I stood still and felt the blind eyes wandering over me. I could not speak to him—I dared not speak to him; I would go and hide myself afresh.
I had already turned and grasped the curtain, when my father spoke in a deep, slow voice:
“Come hither, thou who wast my son and art a traitor. Come hither, thou Harmachis, on whom Khem builded up her hope. Not in vain, then, have I drawn thee from far away! Not in vain have I held my life in me till I heard thy footfall creeping down these empty Holies, like the footfall of a thief!”
“Oh! my father,” I gasped, astonished. “Thou art blind: how knowest thou me?”
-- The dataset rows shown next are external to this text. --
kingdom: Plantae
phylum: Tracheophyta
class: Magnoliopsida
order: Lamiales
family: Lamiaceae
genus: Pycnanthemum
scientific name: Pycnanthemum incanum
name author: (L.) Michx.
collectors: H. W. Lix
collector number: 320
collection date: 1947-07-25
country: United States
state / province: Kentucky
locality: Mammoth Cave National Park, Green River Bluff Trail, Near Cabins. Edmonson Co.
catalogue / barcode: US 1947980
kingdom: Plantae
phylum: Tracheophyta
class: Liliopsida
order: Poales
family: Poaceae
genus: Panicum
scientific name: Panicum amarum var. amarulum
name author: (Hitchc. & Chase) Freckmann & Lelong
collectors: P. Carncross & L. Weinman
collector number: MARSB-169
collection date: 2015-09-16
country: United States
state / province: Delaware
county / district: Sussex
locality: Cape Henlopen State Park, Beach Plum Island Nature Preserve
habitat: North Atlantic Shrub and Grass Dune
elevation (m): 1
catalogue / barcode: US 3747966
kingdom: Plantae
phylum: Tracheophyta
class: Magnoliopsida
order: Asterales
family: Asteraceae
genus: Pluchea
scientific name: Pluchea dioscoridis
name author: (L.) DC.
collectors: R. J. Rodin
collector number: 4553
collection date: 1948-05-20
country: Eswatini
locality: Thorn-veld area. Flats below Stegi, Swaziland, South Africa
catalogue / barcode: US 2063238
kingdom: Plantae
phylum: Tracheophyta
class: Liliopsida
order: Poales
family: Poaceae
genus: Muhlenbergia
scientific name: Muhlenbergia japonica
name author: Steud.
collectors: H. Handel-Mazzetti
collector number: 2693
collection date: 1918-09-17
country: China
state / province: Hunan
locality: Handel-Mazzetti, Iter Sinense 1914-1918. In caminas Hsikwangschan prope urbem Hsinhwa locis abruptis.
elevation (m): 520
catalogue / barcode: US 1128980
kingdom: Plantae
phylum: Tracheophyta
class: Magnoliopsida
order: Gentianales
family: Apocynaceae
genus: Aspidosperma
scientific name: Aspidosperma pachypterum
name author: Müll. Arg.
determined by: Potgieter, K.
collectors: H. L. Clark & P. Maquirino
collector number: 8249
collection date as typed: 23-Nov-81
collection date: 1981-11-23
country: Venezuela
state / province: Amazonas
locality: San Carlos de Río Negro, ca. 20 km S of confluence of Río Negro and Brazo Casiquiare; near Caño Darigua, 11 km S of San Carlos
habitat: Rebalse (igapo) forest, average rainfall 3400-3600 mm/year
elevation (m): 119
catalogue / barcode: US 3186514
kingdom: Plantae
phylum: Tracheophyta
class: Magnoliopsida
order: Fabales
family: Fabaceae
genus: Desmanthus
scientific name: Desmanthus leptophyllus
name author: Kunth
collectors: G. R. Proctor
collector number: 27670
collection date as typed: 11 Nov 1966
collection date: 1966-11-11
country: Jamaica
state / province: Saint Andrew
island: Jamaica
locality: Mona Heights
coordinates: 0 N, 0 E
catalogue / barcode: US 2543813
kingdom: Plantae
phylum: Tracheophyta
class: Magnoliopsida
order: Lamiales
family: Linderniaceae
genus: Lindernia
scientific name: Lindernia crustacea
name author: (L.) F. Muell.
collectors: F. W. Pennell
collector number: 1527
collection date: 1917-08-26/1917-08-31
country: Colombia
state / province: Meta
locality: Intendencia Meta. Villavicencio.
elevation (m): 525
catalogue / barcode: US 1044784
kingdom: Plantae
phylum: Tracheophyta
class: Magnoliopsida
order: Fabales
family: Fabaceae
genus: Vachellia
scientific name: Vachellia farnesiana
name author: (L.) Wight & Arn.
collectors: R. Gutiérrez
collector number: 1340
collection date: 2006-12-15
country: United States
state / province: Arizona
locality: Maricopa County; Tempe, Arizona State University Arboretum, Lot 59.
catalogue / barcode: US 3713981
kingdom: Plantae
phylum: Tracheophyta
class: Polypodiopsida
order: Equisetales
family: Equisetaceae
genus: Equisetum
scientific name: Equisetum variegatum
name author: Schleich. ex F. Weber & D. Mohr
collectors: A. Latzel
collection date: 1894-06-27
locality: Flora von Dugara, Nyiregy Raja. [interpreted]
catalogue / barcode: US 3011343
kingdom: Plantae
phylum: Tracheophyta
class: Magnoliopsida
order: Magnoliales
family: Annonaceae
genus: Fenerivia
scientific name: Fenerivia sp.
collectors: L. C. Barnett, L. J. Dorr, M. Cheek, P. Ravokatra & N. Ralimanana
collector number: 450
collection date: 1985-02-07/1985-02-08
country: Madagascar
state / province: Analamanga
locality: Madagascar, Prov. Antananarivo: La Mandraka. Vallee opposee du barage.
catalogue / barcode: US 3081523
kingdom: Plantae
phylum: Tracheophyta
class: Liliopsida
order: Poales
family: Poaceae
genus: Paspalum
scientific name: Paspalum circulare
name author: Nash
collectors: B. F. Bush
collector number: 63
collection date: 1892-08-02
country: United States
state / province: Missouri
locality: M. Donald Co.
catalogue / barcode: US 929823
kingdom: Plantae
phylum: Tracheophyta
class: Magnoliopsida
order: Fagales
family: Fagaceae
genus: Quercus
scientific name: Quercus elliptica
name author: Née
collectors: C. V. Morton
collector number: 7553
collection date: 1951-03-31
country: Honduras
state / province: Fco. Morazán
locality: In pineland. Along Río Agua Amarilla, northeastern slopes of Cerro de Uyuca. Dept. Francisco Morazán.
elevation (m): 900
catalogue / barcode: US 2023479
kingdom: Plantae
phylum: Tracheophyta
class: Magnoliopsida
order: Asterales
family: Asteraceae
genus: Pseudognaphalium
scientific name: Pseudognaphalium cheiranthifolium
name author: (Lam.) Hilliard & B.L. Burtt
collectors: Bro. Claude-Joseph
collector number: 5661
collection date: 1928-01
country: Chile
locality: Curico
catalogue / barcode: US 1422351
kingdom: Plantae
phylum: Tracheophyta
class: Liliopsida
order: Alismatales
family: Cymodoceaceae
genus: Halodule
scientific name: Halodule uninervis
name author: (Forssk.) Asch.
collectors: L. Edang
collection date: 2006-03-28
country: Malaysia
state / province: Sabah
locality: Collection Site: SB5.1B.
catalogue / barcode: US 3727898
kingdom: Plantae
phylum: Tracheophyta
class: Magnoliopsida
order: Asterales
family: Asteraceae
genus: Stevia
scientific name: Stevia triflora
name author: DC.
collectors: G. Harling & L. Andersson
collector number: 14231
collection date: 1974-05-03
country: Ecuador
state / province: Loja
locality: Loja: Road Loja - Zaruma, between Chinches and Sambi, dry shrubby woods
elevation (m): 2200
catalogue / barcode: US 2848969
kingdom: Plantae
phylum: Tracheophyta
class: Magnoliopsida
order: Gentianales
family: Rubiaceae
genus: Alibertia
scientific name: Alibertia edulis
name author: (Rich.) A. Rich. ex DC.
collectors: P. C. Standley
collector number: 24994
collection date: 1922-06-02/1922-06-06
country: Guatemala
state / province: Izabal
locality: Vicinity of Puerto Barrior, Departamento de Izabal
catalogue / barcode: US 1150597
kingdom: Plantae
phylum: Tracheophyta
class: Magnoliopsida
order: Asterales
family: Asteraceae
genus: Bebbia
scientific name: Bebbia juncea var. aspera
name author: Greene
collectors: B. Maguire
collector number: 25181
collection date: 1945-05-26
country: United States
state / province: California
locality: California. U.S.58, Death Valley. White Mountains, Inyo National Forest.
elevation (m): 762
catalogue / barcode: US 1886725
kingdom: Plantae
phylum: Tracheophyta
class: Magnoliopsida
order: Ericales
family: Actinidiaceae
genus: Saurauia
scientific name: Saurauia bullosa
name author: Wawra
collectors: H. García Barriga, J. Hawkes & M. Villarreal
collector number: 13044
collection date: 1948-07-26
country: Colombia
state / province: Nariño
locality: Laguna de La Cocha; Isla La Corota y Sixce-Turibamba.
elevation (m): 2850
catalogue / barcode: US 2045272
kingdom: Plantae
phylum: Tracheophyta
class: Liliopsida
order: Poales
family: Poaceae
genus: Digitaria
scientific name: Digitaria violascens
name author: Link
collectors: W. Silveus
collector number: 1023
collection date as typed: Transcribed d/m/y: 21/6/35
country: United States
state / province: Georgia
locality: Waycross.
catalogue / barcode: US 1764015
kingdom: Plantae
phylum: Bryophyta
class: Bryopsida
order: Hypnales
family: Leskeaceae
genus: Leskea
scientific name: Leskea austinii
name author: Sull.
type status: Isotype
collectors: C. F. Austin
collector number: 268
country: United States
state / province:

“How do I know thee?—and askest thou that who hast learned of our lore? Enough, I know thee and I brought thee hither. Would, Harmachis, that I knew thee not! Would that I had been blasted of the Invisible ere I drew thee down from the womb of Nout, to be my curse and shame, and the last woe of Khem!”
“Oh, speak not thus!” I moaned; “is not my burden already more than I can bear? Am I not myself betrayed and utterly outcast? Be pitiful, my father!”
“Be pitiful!—be pitiful to thee who hast shown so great pity? It was thy pity which gave up noble Sepa to die beneath the hands of the tormentors!”
“Oh, not that—not that!” I cried.
“Ay, traitor, that!—to die in agony, with his last poor breath proclaiming thee, his murderer, honest and innocent! Be pitiful to thee, who gavest all the flower of Khem as the price of a wanton’s arms!—thinkest thou that, labouring in the darksome desert mines, those noble ones in thought are pitiful to thee, Harmachis? Be pitiful to thee, by whom this Holy Temple of Abouthis hath been ravaged, its lands seized, its priests scattered, and I alone, old and withered, left to count out its ruin—to thee, who hast poured the treasures of Her into thy leman’s lap, who hast forsworn Thyself, thy Country, thy Birthright, and thy Gods! Yea, thus am I pitiful: Accursed be thou, fruit of my loins!—Shame be thy portion, Agony thy end, and Hell receive thee at the last! Where art thou? Yea, I grew blind with weeping when I heard the truth—sure, they strove to hide it from me. Let me find thee that I may spit upon thee, thou Renegade! thou Apostate! thou Outcast!”—and he rose from his seat and staggered like a living Wrath toward me, smiting the air with his wand. And as he came with outstretched arms, awful to see, suddenly his end found him, and with a cry he sank down upon the ground, the red blood streaming from his lips. I ran to him and lifted him; and as he died, he babbled:
“He was my son, a bright-eyed lovely boy, and full of promise as the Spring; and now—and now—oh, would that he were dead!”
Then came a pause and the breath rattled in his throat.
“Harmachis,” he gasped, “art there?”
“Yea, father.”
“Harmachis, atone!—atone! Vengeance can still be wreaked—forgiveness may still be won. There’s gold; I’ve hidden it—Atoua—she can tell thee—ah, this pain! Farewell!”